Aos trabalhadores da EGEAC

Sobre a atribuição do Passe Navegante

O Conselho de Administração comunicou no dia 27 de maio a atribuição do Passe Navegante a todos os trabalhadores da empresa, a partir de julho. Esta é uma medida positiva, há muito defendida e proposta pelo STML, e que voltou a ser colocada em cima da mesa na reunião com o CA de 14 de abril.

Num momento em que o custo de vida continua a apertar com rendas incomportáveis, supermercados cada vez mais caros, contas que aumentam todos os meses e salários que não acompanham a realidade, o acesso ao passe representa um apoio importante para muitos trabalhadores que todos os dias fazem contas para chegar ao fim do mês.

Importa também recordar que a adesão ao programa Navegante Empresas traz benefícios fiscais para as entidades patronais. Ou seja, trata-se de uma medida importante para os trabalhadores, mas que também representa vantagens para a própria empresa. Ainda assim, foi necessária pressão, persistência e luta coletiva para que esta decisão avançasse.

Ainda falta perceber se o passe atribuído será municipal ou metropolitano, mas há uma conclusão que já ninguém consegue esconder: esta decisão surge depois da grande greve de 24 de abril e da pressão construída pelos trabalhadores ao longo dos últimos anos.

Mais do que um gesto isolado, esta decisão mostra que quando os trabalhadores se unem e lutam, conseguem resultados. Mas também sabemos que o essencial continua por resolver.

A principal razão da luta dos trabalhadores da EGEAC mantém-se: salários dignos e melhores condições de trabalho. E a verdade é que com esta Administração os salários continuam sem uma valorização real.

Quem trabalha na EGEAC conhece bem esta realidade. Conhece os horários desregulados, o desgaste acumulado, a falta de respostas, a pressão constante e a sensação de que se exige sempre mais a quem já faz muito todos os dias para manter os equipamentos culturais da cidade a funcionar.

Por isso, continuamos a exigir respostas concretas:

  • aumento intercalar dos salários de 15%, com um mínimo de 150€;
  • respeito pelo Acordo de Empresa;
  • respostas eficazes na medicina do trabalho;
  • reclassificações e reposicionamentos salariais com salvaguarda da antiguidade;
  • maior transparência nas decisões internas;
  • atribuição e aplicação correta da jornada contínua;
  • combate ao assédio laboral;
  • melhoria das condições de trabalho;
  • fim da desregulação dos horários de trabalho.

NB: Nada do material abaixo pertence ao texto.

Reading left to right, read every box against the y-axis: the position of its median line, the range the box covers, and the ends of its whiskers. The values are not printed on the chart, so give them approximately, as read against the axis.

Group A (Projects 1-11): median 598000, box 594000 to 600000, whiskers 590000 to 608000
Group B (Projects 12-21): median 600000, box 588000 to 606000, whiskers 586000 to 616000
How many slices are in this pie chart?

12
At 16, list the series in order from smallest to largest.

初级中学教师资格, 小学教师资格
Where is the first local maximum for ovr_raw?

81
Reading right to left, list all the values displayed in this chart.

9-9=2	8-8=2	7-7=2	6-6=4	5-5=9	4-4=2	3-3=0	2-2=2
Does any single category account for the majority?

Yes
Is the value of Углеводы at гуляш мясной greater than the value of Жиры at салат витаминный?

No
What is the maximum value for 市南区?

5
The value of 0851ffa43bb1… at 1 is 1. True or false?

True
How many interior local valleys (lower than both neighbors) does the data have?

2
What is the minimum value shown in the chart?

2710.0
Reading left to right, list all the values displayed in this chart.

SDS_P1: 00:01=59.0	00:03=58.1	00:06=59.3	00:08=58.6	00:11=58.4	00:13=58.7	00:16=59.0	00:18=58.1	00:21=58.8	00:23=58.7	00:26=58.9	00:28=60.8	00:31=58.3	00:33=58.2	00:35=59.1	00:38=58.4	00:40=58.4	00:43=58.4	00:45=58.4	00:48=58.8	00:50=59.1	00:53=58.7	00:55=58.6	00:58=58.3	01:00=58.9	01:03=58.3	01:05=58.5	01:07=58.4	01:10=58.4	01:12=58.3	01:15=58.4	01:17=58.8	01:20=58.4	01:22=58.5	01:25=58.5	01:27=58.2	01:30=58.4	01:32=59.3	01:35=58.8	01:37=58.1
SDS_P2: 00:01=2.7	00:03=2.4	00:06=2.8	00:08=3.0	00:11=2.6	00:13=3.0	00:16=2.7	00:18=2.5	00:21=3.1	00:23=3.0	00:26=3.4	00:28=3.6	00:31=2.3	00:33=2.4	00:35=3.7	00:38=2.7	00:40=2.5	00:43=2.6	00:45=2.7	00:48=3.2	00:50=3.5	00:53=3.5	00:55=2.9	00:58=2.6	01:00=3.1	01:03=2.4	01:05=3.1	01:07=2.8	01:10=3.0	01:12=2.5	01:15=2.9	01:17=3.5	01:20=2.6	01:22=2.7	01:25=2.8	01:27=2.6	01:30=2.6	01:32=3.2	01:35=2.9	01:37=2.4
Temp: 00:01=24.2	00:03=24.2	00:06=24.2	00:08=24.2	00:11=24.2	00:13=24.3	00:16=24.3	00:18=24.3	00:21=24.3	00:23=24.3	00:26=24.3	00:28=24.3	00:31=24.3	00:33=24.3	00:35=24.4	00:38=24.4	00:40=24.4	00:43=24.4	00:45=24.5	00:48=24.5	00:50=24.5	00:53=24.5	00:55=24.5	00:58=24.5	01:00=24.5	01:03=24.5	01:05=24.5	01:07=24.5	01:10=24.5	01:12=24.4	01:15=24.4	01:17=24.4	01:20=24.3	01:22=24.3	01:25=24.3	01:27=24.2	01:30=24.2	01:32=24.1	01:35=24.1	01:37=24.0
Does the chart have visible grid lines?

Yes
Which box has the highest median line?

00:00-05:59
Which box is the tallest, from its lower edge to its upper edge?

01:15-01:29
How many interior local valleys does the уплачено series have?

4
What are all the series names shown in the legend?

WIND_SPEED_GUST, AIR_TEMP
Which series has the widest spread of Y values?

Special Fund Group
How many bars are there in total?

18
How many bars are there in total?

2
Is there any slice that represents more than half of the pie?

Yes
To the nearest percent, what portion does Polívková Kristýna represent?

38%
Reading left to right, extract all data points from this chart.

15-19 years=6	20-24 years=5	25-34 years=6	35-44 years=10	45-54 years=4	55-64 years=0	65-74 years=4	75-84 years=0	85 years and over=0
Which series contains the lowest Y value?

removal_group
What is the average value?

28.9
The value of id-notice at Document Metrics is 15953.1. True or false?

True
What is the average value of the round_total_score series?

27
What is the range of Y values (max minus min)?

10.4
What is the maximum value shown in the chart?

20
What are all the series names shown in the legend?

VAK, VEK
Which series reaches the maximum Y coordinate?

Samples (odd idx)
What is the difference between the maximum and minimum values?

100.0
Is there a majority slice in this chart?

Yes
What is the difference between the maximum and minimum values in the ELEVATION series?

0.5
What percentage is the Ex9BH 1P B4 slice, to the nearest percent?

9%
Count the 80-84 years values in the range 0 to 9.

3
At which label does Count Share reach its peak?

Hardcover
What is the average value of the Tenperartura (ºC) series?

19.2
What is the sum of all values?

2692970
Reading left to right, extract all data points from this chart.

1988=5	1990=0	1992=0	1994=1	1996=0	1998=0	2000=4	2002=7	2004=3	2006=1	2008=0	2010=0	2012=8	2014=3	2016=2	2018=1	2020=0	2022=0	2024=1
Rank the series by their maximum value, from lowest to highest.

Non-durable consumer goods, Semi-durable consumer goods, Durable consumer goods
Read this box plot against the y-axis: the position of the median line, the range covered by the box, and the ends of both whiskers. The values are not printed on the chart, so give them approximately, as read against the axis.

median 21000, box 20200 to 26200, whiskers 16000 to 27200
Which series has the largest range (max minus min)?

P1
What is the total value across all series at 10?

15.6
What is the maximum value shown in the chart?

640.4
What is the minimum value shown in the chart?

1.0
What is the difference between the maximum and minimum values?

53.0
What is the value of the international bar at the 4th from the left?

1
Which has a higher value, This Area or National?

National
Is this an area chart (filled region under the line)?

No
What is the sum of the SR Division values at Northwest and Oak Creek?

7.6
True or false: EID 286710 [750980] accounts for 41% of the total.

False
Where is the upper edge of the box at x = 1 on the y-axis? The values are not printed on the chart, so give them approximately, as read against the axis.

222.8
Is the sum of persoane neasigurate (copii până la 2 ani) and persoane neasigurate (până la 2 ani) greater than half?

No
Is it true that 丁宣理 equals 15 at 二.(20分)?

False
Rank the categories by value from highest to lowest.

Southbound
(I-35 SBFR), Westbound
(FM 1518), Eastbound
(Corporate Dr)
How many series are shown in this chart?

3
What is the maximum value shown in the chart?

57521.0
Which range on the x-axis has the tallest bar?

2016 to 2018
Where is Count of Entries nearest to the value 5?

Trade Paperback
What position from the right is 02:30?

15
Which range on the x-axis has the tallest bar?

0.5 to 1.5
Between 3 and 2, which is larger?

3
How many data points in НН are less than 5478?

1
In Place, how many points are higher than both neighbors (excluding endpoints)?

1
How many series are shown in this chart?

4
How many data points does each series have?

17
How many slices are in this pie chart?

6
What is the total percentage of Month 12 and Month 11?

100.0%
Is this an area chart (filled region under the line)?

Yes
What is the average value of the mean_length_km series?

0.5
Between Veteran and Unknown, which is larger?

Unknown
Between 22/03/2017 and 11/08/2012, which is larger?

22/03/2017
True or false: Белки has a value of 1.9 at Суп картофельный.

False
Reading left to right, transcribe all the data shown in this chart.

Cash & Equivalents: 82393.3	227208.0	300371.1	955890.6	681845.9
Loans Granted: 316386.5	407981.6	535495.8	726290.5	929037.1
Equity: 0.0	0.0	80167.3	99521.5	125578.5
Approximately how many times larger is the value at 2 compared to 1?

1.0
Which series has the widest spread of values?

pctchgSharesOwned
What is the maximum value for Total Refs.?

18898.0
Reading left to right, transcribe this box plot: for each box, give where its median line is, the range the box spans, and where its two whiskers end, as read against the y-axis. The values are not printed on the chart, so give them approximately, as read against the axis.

Também não esquecemos a situação dos assistentes de bilheteira. A antecipação da progressão é positiva para os trabalhadores abrangidos, mas é insuficiente perante a realidade que se vive. Um aumento de 32,30€ (subida do escalão 4.1 para o 4.2) não resolve o problema de fundo nem acompanha o aumento brutal do custo de vida. Quem trabalha todos os dias, muitas vezes com salários baixos e vínculos precários, precisa de muito mais do que pequenos ajustamentos para conseguir viver com dignidade.

É por isso que a luta continua.

Porque ninguém conhece melhor a realidade da EGEAC do que quem cá trabalha. E porque nenhuma mudança verdadeira acontece sem organização, solidariedade e participação coletiva.

O STML solicitou nova reunião ao CA no início de maio e continua sem resposta. Perante isso, as ações de protesto irão continuar durante o mês de junho, em moldes que serão divulgados em breve.

No imediato, relembramos a importância da Greve Geral de 3 de junho. Será mais um momento para afirmar que quem trabalha não pode continuar a ser tratado como um custo enquanto vê a sua vida ficar mais difícil de mês para mês. Um momento ímpar de afirmação dos trabalhadores sobre o rumo que não querem para as suas vidas e um sinal bem claro aos que nos desgovernam a vida e o trabalho na cidade que é nossa, Lisboa!

Lutar vale a pena porque lutar é defender a nossa vida, o nosso tempo e a nossa dignidade. Contamos contigo. Contamos com todos. No dia 3 de junho, todos ao Rossio, a partir das 14h30.